*Document excerpt:*

But she started learning about business even earlier in life, when she used to help her mother, Sonia, by counting change in the amusement arcades and bingo halls of Essex holiday parks.
Sonia, who now has an MBE and is arguably a Dragon in her own right, was a single mother and couldn’t afford a childminder, so used to take Deborah to work with her and get her to help out.
Some years after, Sonia met Brian — who, while not Deborah’s biological father, is the man she calls ‘Dad’ — the pair went into business together and set up Weststar Holiday Parks in 1988. Deborah became increasingly involved in the business and helped it become a household name, eventually taking full ownership of the company.
After years of knocking back takeover bids, she sold the firm to Phoenix Equity Partners in 2005 — retaining a 23 pc stake and an active role in the company — in a deal worth £33 million.
A year later, Deborah joined Dragons’ Den and has since poured nearly £4 million into more than 30 different ventures, from swing-dancing schools to quick-drying beach towels.

Transcribed page contents
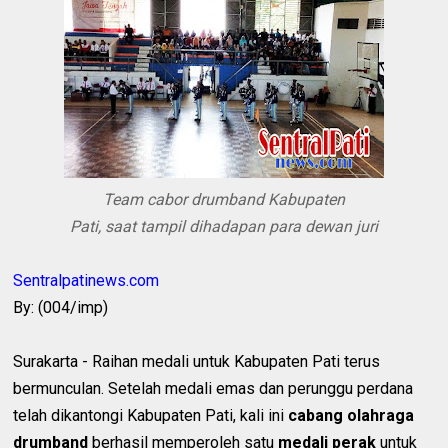
Team cabor drumband Kabupaten
Pati, saat tampil dihadapan para dewan
juri
Sentralpatinews.com
By: (004/imp)
Surakarta - Raihan medali untuk Kabupaten Pati terus
bermunculan. Setelah medali emas dan perunggu perdana
telah dikantongi Kabupaten Pati, kali ini
cabang olahraga
drumband
berhasil memperoleh satu
medali perak
untuk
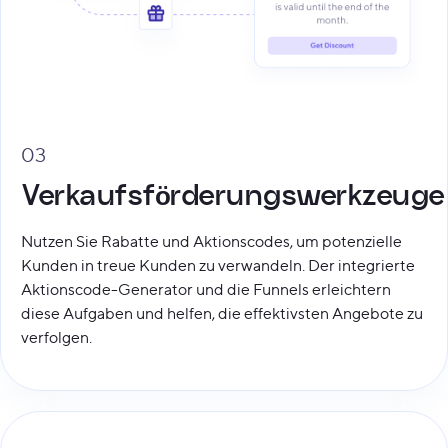
03
Verkaufsförderungswerkzeuge
Nutzen Sie Rabatte und Aktionscodes, um potenzielle
Kunden in treue Kunden zu verwandeln. Der integrierte
Aktionscode-Generator und die Funnels erleichtern
diese Aufgaben und helfen, die effektivsten Angebote zu
verfolgen.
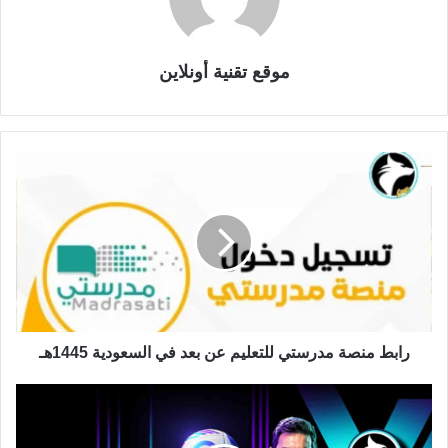
موقع تقنية أونلاين
رابط منصة مدرستي للتعليم عن بعد في السعودية 1445هـ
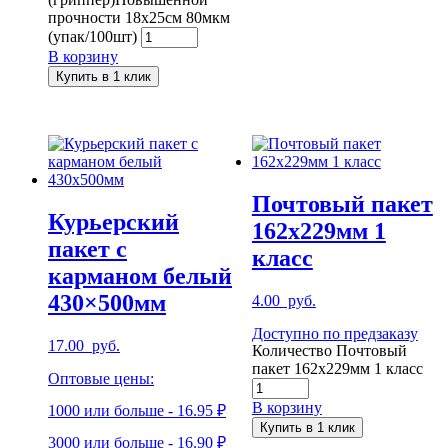
прочности 18x25см 80мкм
(упак/100шт)
В корзину
Купить в 1 клик
Почтовый пакет
Курьерский
162х229мм 1
пакет с
класс
карманом белый
430×500мм
4.00
руб.
Доступно по предзаказу
17.00
руб.
Количество Почтовый
пакет 162х229мм 1 класс
Оптовые цены:
В корзину
1000 или больше - 16.95 ₽
Купить в 1 клик
3000 или больше - 16.90 ₽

*Your tasks:*
a – Write out the part of the passage about Deborah's business career that opens with the words containing "But she started" and closes with "worth £33 million.".
b – Translate this sentence from the passage about Deborah's business career into Spanish: "After years of knocking back takeover bids, she sold the firm to Phoenix Equity Partners in 2005 — retaining a 23 pc stake and an active role in the company — in a deal worth £33 million."
c – Carry on the passage about Deborah's business career, starting after its final sentence.
The listing is separate material, apart from the passage about Deborah's business career.

*Answers below:*
a –
But she started learning about business even earlier in life, when she used to help her mother, Sonia, by counting change in the amusement arcades and bingo halls of Essex holiday parks.
Sonia, who now has an MBE and is arguably a Dragon in her own right, was a single mother and couldn’t afford a childminder, so used to take Deborah to work with her and get her to help out.
Some years after, Sonia met Brian — who, while not Deborah’s biological father, is the man she calls ‘Dad’ — the pair went into business together and set up Weststar Holiday Parks in 1988. Deborah became increasingly involved in the business and helped it become a household name, eventually taking full ownership of the company.
After years of knocking back takeover bids, she sold the firm to Phoenix Equity Partners in 2005 — retaining a 23 pc stake and an active role in the company — in a deal worth £33 million.

b – Tras años rechazando ofertas de adquisición, vendió la empresa a Phoenix Equity Partners en 2005 —conservando una participación del 23 % y un papel activo en la compañía— en un acuerdo valorado en 33 millones de libras.

c –
Some of Deborah’s most successful investments have not been the most glamourous. GripIt, for example, a gadget that allows you to fix heavy objects to plasterboard, secured £80,000 of investment from Deborah for a 25 pc stake in 2014, and claims it’s set to turn over £3.2 million this year.
The company was set up by Jordan Daykin, who dreamed up the idea at the age of 13 after struggling to hang a curtain rail with his grandfather. Jordan became the youngest entrepreneur to secure backing from the Dragons in 2014, when he was 19.
Deborah splits her time between London and her home in Somerset, which she shares with her husband, Paul, and their two cats, three dogs, three pigs, three geese, four sheep and six horses.
‘They don’t care whether I’m on TV, they don’t care whether I’m a Dragon. They just want to be cared for and respected, and that is very grounding,’ says Deborah, who is passionate about wildlife conservation and supports charities including Tusk Trust, WWF and World Animal Protection.
Her investments in plucky entrepreneurs and the sale of her stake in Weststar in 2007 mean she is now estimated to be worth more than £40 million. But she doesn’t take her success for granted.
‘I feel like the luckiest person alive. I spend my life doing the stuff I love,’ she says. ‘I’m surrounded by inventive people who are full of energy and life. But it must be terrible to go through life doing the wrong thing.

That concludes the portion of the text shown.